La solicitud de extradición del gobernador de Sinaloa, Rubén Rocha Moya, por parte de Estados Unidos, plantea un desafío significativo para México. Las acusaciones de vínculos con el narcotráfico contra Rocha Moya y otros nueve funcionarios de alto nivel reflejan tensiones en la relación bilateral entre ambos países.
La presidenta Claudia Sheinbaum enfrenta una coyuntura crítica en su administración, según el investigador Andrés Sumano, del Colegio de la Frontera Norte. Este momento podría marcar un «punto de inflexión» en las estrategias de cooperación con Washington.
La situación genera complejidades para el Gobierno mexicano, que recientemente había logrado avances en su lucha contra el crimen organizado. La extradición también plantea dilemas políticos dentro del partido Morena, al que pertenece tanto la presidenta como el gobernador señalado.

........

▶ _Ejercicios propuestos_
a) Copia el tramo del texto sobre la extradición de Rocha Moya que va de "La presidenta Claudia" a "el gobernador señalado.", sustituyendo "Washington" por "la Casa Blanca".
b) Prosigue el texto sobre la extradición de Rocha Moya a partir de su última oración.

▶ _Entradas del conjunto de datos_
........

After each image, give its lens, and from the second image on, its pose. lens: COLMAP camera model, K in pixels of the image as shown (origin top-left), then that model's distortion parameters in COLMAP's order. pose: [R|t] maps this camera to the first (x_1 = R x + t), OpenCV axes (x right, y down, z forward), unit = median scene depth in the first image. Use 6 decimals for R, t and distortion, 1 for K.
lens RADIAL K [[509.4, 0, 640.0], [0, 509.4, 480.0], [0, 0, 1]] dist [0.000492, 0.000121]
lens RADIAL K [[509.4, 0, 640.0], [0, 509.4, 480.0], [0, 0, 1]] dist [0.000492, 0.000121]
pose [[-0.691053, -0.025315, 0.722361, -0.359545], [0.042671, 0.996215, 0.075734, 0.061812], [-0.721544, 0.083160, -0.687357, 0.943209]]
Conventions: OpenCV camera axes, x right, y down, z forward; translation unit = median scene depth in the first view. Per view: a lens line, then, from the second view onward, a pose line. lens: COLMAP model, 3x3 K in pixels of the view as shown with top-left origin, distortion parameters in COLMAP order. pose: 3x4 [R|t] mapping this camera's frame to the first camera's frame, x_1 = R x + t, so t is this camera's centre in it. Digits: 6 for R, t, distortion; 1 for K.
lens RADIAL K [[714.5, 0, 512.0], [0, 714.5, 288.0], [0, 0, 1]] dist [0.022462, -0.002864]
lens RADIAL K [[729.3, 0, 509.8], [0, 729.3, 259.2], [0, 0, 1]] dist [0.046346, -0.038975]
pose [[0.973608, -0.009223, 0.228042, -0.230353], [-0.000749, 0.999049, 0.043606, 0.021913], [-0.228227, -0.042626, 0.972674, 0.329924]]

........

▶ _Soluciones del ejercicio_
a)
La presidenta Claudia Sheinbaum enfrenta una coyuntura crítica en su administración, según el investigador Andrés Sumano, del Colegio de la Frontera Norte. Este momento podría marcar un «punto de inflexión» en las estrategias de cooperación con la Casa Blanca.
La situación genera complejidades para el Gobierno mexicano, que recientemente había logrado avances en su lucha contra el crimen organizado. La extradición también plantea dilemas políticos dentro del partido Morena, al que pertenece tanto la presidenta como el gobernador señalado.

b)
Sumano identifica tres posibles escenarios para la presidenta: proteger a los funcionarios involucrados, ceder a la extradición o iniciar un proceso judicial en México. Esta última opción, aunque con implicaciones internas, podría ser la más viable para enfrentar la presión estadounidense.
A medida que las autoridades investigan, Sheinbaum ha señalado la necesidad de evidencias y las decisiones del Ministerio Público. Sin embargo, los plazos para actuar están marcados y la paciencia de Estados Unidos podría agotarse.
Si México decide no extraditar a Rocha Moya, podrían surgir represalias, incluyendo presiones económicas o acciones más drásticas por parte de Washington. Además, una respuesta insatisfactoria podría abrir la puerta a procedimientos similares contra otros políticos de alto rango.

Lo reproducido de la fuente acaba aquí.